According to the Washington Post, that was the message of a recent briefing to the Pentagon’s Defense Policy Board. The presentation, by Rand Corporation analyst Laurent Murawiec, summed up the situation accurately: “The Saudis are active at every level of the terror chain, from planners to financiers, from cadre to foot-soldier, from ideologist to cheerleader.” According to the Post’s summary, the briefing suggested a course of action that is almost correct: give Saudi Arabia an ultimatum to “stop backing terrorism or face seizure of its oil fields.”
I agree — except that it is too late for ultimatums. The events of the past year have demonstrated that we cannot allow the world’s largest deposits of oil to be controlled by a gang of medieval religious fanatics.
Those who oppose strong action against the Saudis — or against anyone else in the Middle East, for that matter — will no doubt take up their Gulf War protest cry: “No blood for oil.” But if they really meant those words, they would be the ones agitating for an invasion of Saudi Arabia, because blood for oil is the gruesome equation that has ruled the Middle East for the past five decades — our oil, stolen by the Saudis and used to spill our blood.
The Saudis did not create their oil fields. The oil was discovered and drilled for by American, British and French oil companies. These firms were the rightful owners of the oil, and until the 1950s, their rights were mostly respected.

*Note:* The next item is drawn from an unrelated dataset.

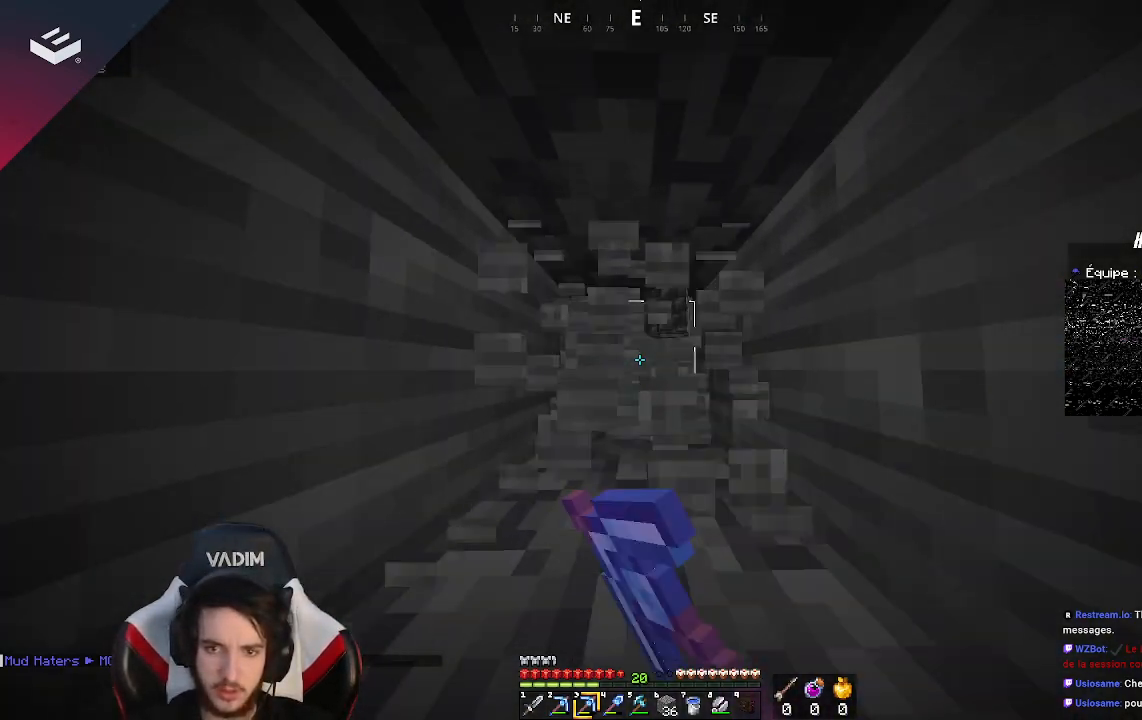
{"keys": ["w"], "mouse": ["left"], "events": []}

The Arab chieftains who ruled the region had no idea the oil was there and no idea what to use it for; they were still riding camels. But once the West discovered the oil and put it to use — running our factories and automobiles — the chieftains began to tax the oil. When that wasn’t enough, they simply stole the oil fields, beginning with the de facto nationalization of the Saudi oil fields in 1950. The House of Saud did not seize the oil in the name of the “the people”; they seized it to enrich a small gang of princes and hangers-on.

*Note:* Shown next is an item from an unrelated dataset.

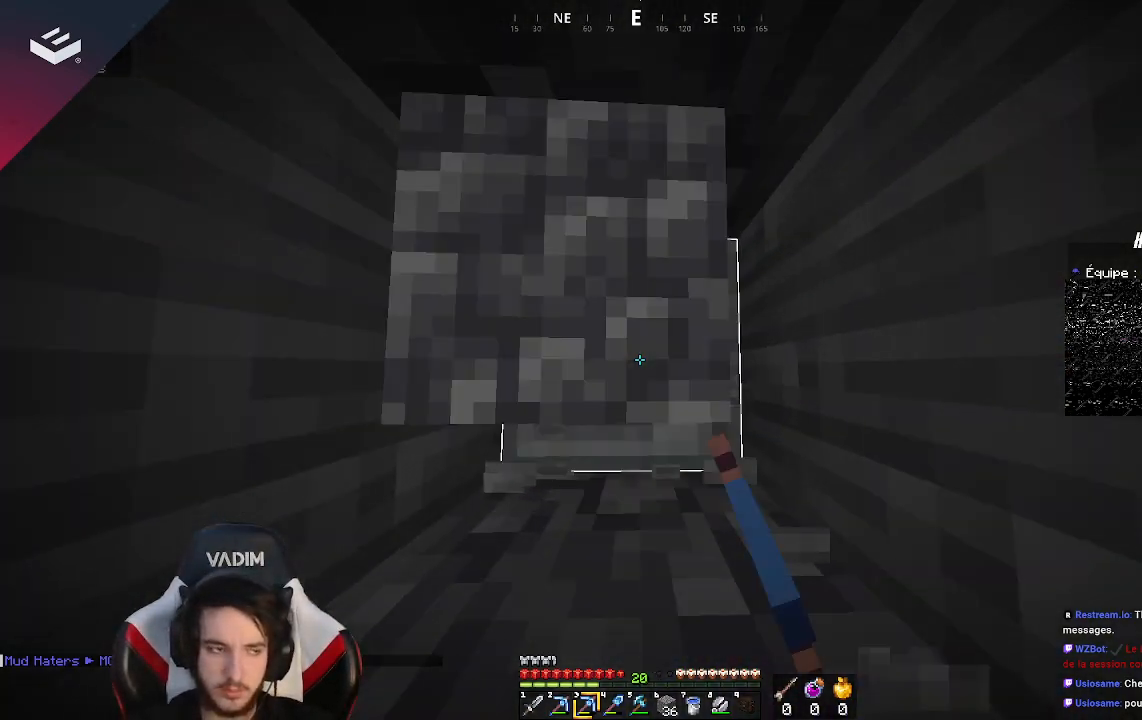
{"keys": ["w"], "mouse": ["left"], "events": []}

If someone were to propose, today, that such a vast amount of wealth be seized for the sole benefit of a single family of feudal aristocracy, the Western world would rise up to oppose the idea. So why accept such a situation after the fact?
Worse, consider what the Saudis did with their ill-gotten gains. The Saudi common man is still poor; not much of the oil loot trickles down to him. But plenty of money goes to indolent Saudi princes — and, through them, to the religious fanatics who attack America.
The fanatics who sponsor and commit terrorist acts can’t finance these activities on the strength of their own abilities. Indeed, a recent United Nations report authored by Arab intellectuals decried the economically and technologically backward state of the Arab world. Saudi universities, for example, produce more graduates in Islamic theology than in any other field; the Muslim world as a whole has produced fewer than 1 percent of the world’s scientists; students in the Saudi-funded religious schools in Pakistan cannot do elementary arithmetic and do not know that man has walked on the moon. At the heart of Islamic fundamentalism is a profound hatred for knowledge, learning, technology and commerce. Left to its own devices, this ideology produces the starvation-level poverty that the Taliban brought to Afghanistan.
For the Saudis, however, stolen oil changed everything. The wealthier the West became, the more we enriched the anti-Western fanatics in Arabia.
The Saudi rulers are vigorous promoters of Wahhabism, a fanatical Islamic sect that preaches — among other barbaric doctrines — that Muslims have a duty to hate non-Muslims. They have exported this hatred to the rest of the region, inspiring and sponsoring the Taliban, paying blood money to Palestinian terrorists, broadcasting anti-Jewish incitement and anti-American propaganda in their state-controlled press, and tolerating the free flow of money to organizations like al-Qaeda.
American ultimatums may help, but they won’t neutralize this fundamental threat: oil money flowing into the undeserving hands of Saudi aristocracy — the wealth created by the West being seized by those who want to destroy the West.
I agree with the rallying cry of “no blood for oil” — but I think we should really mean it: no oil for corrupt Saudi princes, and no more blood spilled by the terrorists they support.